E é por essa característica dessas eleições que a denúncia contra Bolsonaro é um terreno difícil para nós, que lutamos pelo voto na candidatura do Haddad e da Manu, agravada ainda pelo boicote de uma parte importante das mídias tradicionais, em especial a Globo.
Estamos num momento onde poucos se escutam e escutam ao outro. Pouco se lê, e os que lêem o fazem em doses homeopáticas. Pilulas de informação e contra-informação que confundem-se caoticamente. Desconfia-se de tudo e de todos, e contraditoriamente é esse o caldo de cultura para que se possa acreditar no boato mais absurdo do grupo do whatsapp da família. Crescem as saídas messiânicas, da adesão pouco refletida a um todo poderoso que resolverá todos os problemas, a valorização da própria família, pois essa está em risco, e todas as outras formas de família estão podres, são lixo, não servem.
As bolhas não existem somente dentro dos algoritmos do Facebook, mas representam também a estratificação social dos grandes centros urbanos do Brasil, os shoppings e os condomínios, o transporte individual sobrepondo-se ao coletivo, e o transporte coletivo sobrepondo umas pessoas sobre as outras. O refúgio do trem lotado é o fone de ouvido, é a bolha do smartphone, é a alienação com relação ao outro, que sempre incomoda. Há condições favoráveis para que essas ideias de extremo individualismo tenham ganhado tamanha dimensão.
É de fundamental importância não desperdiçar nenhuma oportunidade de desmascarar Bolsonaro e o seu projeto de destruição de direitos sociais em base à restrição dos direitos democráticas e do próprio direito à vida. Por isso, a campanha #Caixa2doBolsonaro deve ser cuidadosamente explorada e, por cuidados, implica em não deixar flanco aberto para o atoleiro do debate da corrupção, que é o jogo no qual Bolsonaro e os golpistas são mestres. Precisaremos ser pacientes, pois a onda reacionária não chegou hoje nem vai embora amanhã. Portanto, não há atalho, e estamos jogando na casa do inimigo.

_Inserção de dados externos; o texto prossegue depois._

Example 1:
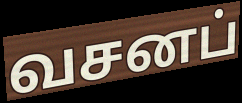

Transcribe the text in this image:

வசனப்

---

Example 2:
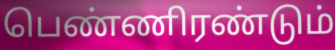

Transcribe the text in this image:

பெண்ணிரண்டும்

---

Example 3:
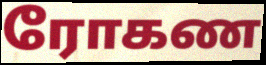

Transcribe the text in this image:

ரோகண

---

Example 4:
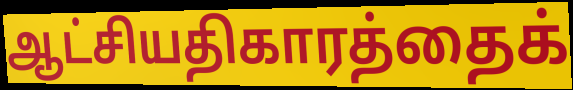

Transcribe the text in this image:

ஆட்சியதிகாரத்தைக்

Um debate que a denúncia contra a campanha do Bolsonaro suscita e que precisa ser tratado com mais atenção é a interferência de uma rede internacional que especializou-se em utilizar dados das redes sociais para estimular e favorecer o crescimento dos políticos e partidos da extrema-direita através de notícias falsas e teorias da conspiração, e ao mesmo tempo demoniza tudo o que se relaciona a qualquer vaga ideia de esquerda, coletivista.

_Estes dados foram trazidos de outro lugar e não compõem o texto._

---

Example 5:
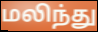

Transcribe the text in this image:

மலிந்துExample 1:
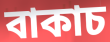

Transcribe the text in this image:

বাকাচ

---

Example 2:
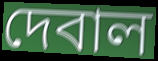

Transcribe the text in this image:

দেবাল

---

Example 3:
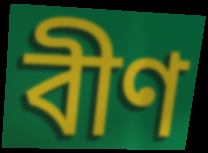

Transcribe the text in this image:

বীণ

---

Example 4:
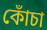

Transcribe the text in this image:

কোঁচা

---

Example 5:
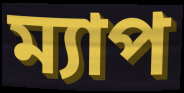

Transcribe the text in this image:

ম্যাপ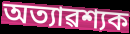
অত্যাৱশ্যকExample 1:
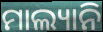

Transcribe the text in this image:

ମାଲ୍ୟାନି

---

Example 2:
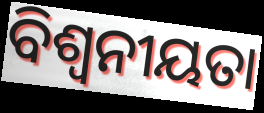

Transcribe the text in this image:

ବିଶ୍ୱନୀୟତା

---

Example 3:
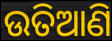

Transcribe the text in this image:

ଉତିଆଣି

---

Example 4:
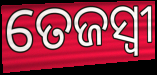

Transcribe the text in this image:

ତେଜସ୍ବୀ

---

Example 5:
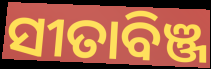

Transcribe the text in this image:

ସୀତାବିଞ୍ଜ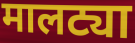
मालट्या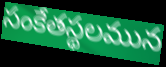
సంకేతస్థలమునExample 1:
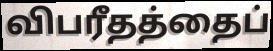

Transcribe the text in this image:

விபரீதத்தைப்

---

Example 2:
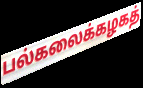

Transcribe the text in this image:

பல்கலைக்கழகத்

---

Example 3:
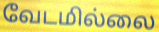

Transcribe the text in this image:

வேடமில்லை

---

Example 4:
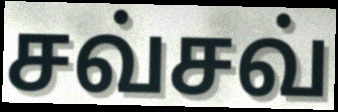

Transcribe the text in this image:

சவ்சவ்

A não superação da crise mundial iniciada em 2008 convenceu uma grande parte da burguesia em todo o mundo de que a conta a ser paga por muitos de nós seria com a própria vida.
É por nossas vidas que lutamos. Por direitos sociais que nos permitam não apenas sobreviver, mas desfrutarmos o mundo, nos amarmos e sermos felizes. Construir a resistência nos bastiões onde os ouvidos ainda estão abertos, nos movimentos populares e contra a opressão racial, de gênero e da sexualidade. Criar raízes, fortalecer as nossas estruturas para que possamos estourar as bolhas e retomar o direito não só de falar, mas de sermos ouvidos.

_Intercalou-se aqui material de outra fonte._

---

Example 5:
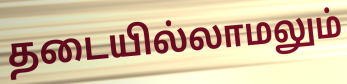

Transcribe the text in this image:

தடையில்லாமலும்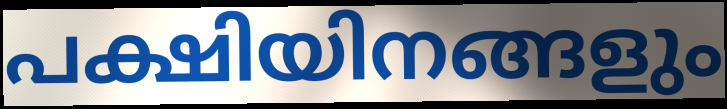
പക്ഷിയിനങ്ങളും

Os fóruns com diversas organizações que estão surgindo para organizar a campanha do Haddad e Manu no segundo turno devem servir para disputar o voto, mas principalmente para a gente se ouvir, construir pontes, aprender com as diversas experiências de nossos aliados frente a um momento novo, para o qual não há saídas fáceis e que exigirá de nós alianças estratégicas com gente de origens muito diferentes.
Essa é a tarefa da nossa geração: romper as bolhas.
Vamos em frente, pois viemos de longe.